The biological products wing contributed revenue of CNY 125.4 million (USD 18.3 million, EUR 17 million) in the first half of 2016, which is small compared to the processing division, which contributed CNY 395.3 million (USD 57.5 million, EUR 53.5 million) or 46.05 percent of revenues, making it the biggest Baiyang division by revenue contribution. But the biggest percentage (46.42 percent) of the firm’s overall profits in the first six months of 2016 came from feed sales, which provided the second highest portion of company revenues at CNY 309.8 million (USD 45.1 million, EUR 41.9 million). Baiyang supplies aqua-feed to other firms and to aquaculture farmers across southern China.
Despite making much of its expansion in distribution and trading of seafood globally, aquaculture continues to offer the best margins for ST Zoneco (also known in Mandarin as Zhangzidao) which has in recent years added to its scallop-farming business with large distribution operations. The firm reported a 32.4 percent margin on its aquaculture business in the first six months of 2016, compared to a margin of 6.2 percent on its seafood trading business. Trading contributed the highest percentage of revenues, at CNY 489.6 million (USD 71.3 million, EUR 66.2 million) compared to processing which contributed CNY 411.3 million (USD 59.9 million, EUR 55.6 million) and aquaculture which contributed CNY 402.4 million (USD 58.6 million, EUR 54.4 million).
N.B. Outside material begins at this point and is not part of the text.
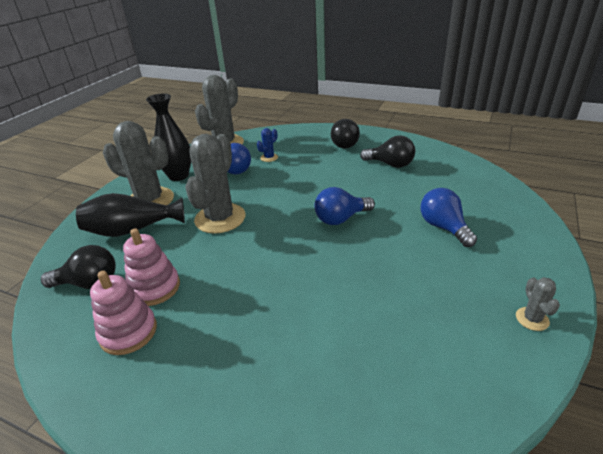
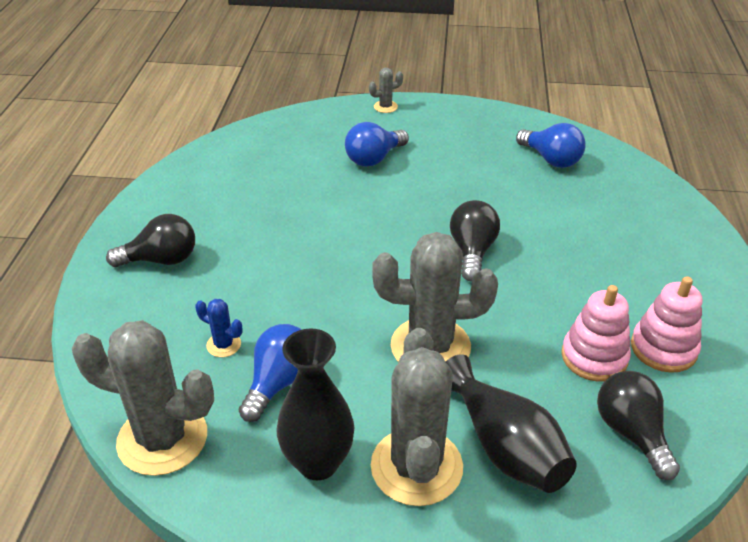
camera: 110 degrees left, 5 degrees up
(341, 219) = (385, 231): blue light bulb -> blue light bulb (551, 159)
(390, 164) = (232, 206): black light bulb -> black light bulb (472, 251)
(532, 319) = (481, 117): grey cactus -> grey cactus (385, 107)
The figures may well surprise some, given the influx of large Chinese industrial conglomerates and e-commerce firms into seafood importing and trading in recent years, chasing higher margins. Zoneco, however, will be disappointed at two newer divisions – logistics and leisure fishing – which are losing the firm money. Zoneco reported a negative margin of six percent on its logistics business and a negative 113 percent margin on its leisure fishing wing, which charters boats to take wealthy tourists fishing. Logistics contributed revenue of CNY 25.2 million (USD 3.7 million, EUR 3.4 million) while the leisure wing contributed revenue of CNY 1.4 million (USD 203,700, EUR 189,300).